* [Исходный текст]:
Тридцать первого декабря 1962 года из каждого дома на территории жилого городка воинской часта, расположенного близ Ленинграда, неслись звуки музыки, веселые голоса — люди праздновали наступление Нового, 1963 года. После того как отзвучали куранты, добрые соседи пошли поздравлять друг друга с кусками пирогов и бокалами шампанского на тарелочках. Супружеская чета Ивановых постучала в двери квартиры, граничащей с их собственной, — там жили мать и дочь Шаныгины.
На стук никто не ответил; Ивановы прислушались — в квартире было тихо, ни смеха, ни музыки… Мария Тихоновна и Павел Иванович переглянулись. Где же хозяева? Они точно знали, что к Зинаиде Матвеевне на каникулы приехала дочка, студентка-первокурсница Техникума химической промышленности. Девочка скромная, работящая, очень хозяйственная, рано привыкшая к домашнему труду, самостоятельная; кавалеров в военном городке не имела; куда же она могла уйти в новогоднюю ночь?
Павел Иванович нерешительно толкнул входную дверь, она оказалась незапертой. Супруги заглянули в квартиру, тишина, но на кухне, кажется, горит свет.
Ивановы вошли к соседям. Неужели никого?

* [Раздел данных]:
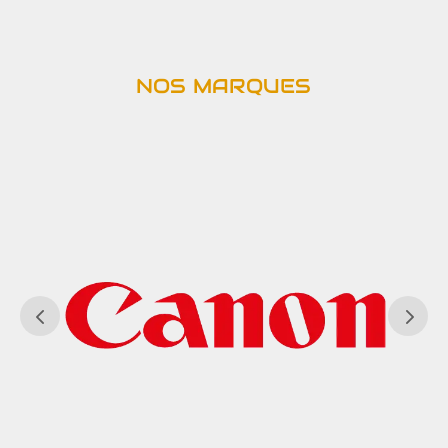
NOS MARQUES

* [Задание]: Продолжите рассказ о новогодней ночи 1962 года в военном городке под Ленинградом, начав сразу после фразы «Неужели никого?».

* [Письменный ответ]:
Мария Тихоновна прошла в кухню — и растерялась: за ненакрытым столом в одиночестве сидела Галя Шаныгина. Опершись подбородком на сложенные руки, она грустно смотрела в окно и даже не оглянулась на звук шагов.
— Галенька, что случилось? Где мама? Почему ты одна и не празднуешь?
Галина подняла голову. Она была бледна; одета не по-праздничному, в глазах — затаенная боль, добрым старикам даже стало не по себе.
— Мамы нет.
— Что значит «нет»? — не понял Павел Иванович. — Ушла куда-то?
— Наверное… Ее уже три дня нет.
Ивановы захлопотали; Господи, три дня нету соседки, а они даже не заметили, не поинтересовались, почему не видно Зинаиды. А что же Галя-то? Почему не забила тревогу, не стала спрашивать соседей, не просила о помощи? Да, впрочем, что взять с шестнадцатилетней девочки, наверное, растерялась, испугалась, да и постыдилась: Зинаида-то попивала и погуливала, и даже видели ее как-то с молодым солдатиком в непотребном виде. За пьянку ее и с работы уволили, из магазина, но она не расстроилась и хвалилась, что дочка у нее получает повышенную стипендию и что на эту стипендию они вдвоем проживут. Наверное, Галя подозревала, что мать где-то заранее начала отмечать Новый год в компании какого-нибудь молоденького срочнослужащего, оголодавшего по женщинам, а потому неразборчивого, и не стала разыскивать ее, чтобы не добавлять позора ей и себе.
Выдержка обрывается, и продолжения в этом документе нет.